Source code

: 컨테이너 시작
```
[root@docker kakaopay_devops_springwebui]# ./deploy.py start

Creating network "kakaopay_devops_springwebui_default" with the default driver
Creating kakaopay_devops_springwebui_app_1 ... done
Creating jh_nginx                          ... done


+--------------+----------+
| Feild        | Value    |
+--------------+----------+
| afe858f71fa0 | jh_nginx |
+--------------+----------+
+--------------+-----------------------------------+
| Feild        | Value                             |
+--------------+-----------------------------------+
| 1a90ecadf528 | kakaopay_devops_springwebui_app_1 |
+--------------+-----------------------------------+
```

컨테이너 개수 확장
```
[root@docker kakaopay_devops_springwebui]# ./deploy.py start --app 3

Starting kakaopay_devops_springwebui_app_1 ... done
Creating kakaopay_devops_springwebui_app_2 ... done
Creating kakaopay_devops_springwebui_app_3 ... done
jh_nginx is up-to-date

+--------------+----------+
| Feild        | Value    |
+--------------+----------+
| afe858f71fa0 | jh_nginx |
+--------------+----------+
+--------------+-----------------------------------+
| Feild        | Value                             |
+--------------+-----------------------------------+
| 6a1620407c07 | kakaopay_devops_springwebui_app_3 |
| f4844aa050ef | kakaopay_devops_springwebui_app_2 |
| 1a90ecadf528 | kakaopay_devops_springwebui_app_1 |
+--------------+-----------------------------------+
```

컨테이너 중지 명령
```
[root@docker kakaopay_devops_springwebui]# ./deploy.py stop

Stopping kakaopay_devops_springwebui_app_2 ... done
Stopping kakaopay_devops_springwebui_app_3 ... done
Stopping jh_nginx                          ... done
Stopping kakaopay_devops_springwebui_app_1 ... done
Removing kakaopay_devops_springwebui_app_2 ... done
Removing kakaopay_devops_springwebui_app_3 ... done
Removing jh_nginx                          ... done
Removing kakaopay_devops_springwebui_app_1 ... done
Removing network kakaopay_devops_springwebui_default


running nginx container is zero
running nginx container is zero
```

————

• _Brief_
A complete, exact copy of the entries is required.

• _Answer to the problem_
Source code

: 컨테이너 시작
```
[root@docker kakaopay_devops_springwebui]# ./deploy.py start

Creating network "kakaopay_devops_springwebui_default" with the default driver
Creating kakaopay_devops_springwebui_app_1 ... done
Creating jh_nginx                          ... done


+--------------+----------+
| Feild        | Value    |
+--------------+----------+
| afe858f71fa0 | jh_nginx |
+--------------+----------+
+--------------+-----------------------------------+
| Feild        | Value                             |
+--------------+-----------------------------------+
| 1a90ecadf528 | kakaopay_devops_springwebui_app_1 |
+--------------+-----------------------------------+
```

컨테이너 개수 확장
```
[root@docker kakaopay_devops_springwebui]# ./deploy.py start --app 3

Starting kakaopay_devops_springwebui_app_1 ... done
Creating kakaopay_devops_springwebui_app_2 ... done
Creating kakaopay_devops_springwebui_app_3 ... done
jh_nginx is up-to-date

+--------------+----------+
| Feild        | Value    |
+--------------+----------+
| afe858f71fa0 | jh_nginx |
+--------------+----------+
+--------------+-----------------------------------+
| Feild        | Value                             |
+--------------+-----------------------------------+
| 6a1620407c07 | kakaopay_devops_springwebui_app_3 |
| f4844aa050ef | kakaopay_devops_springwebui_app_2 |
| 1a90ecadf528 | kakaopay_devops_springwebui_app_1 |
+--------------+-----------------------------------+
```

컨테이너 중지 명령
```
[root@docker kakaopay_devops_springwebui]# ./deploy.py stop

Stopping kakaopay_devops_springwebui_app_2 ... done
Stopping kakaopay_devops_springwebui_app_3 ... done
Stopping jh_nginx                          ... done
Stopping kakaopay_devops_springwebui_app_1 ... done
Removing kakaopay_devops_springwebui_app_2 ... done
Removing kakaopay_devops_springwebui_app_3 ... done
Removing jh_nginx                          ... done
Removing kakaopay_devops_springwebui_app_1 ... done
Removing network kakaopay_devops_springwebui_default


running nginx container is zero
running nginx container is zero
```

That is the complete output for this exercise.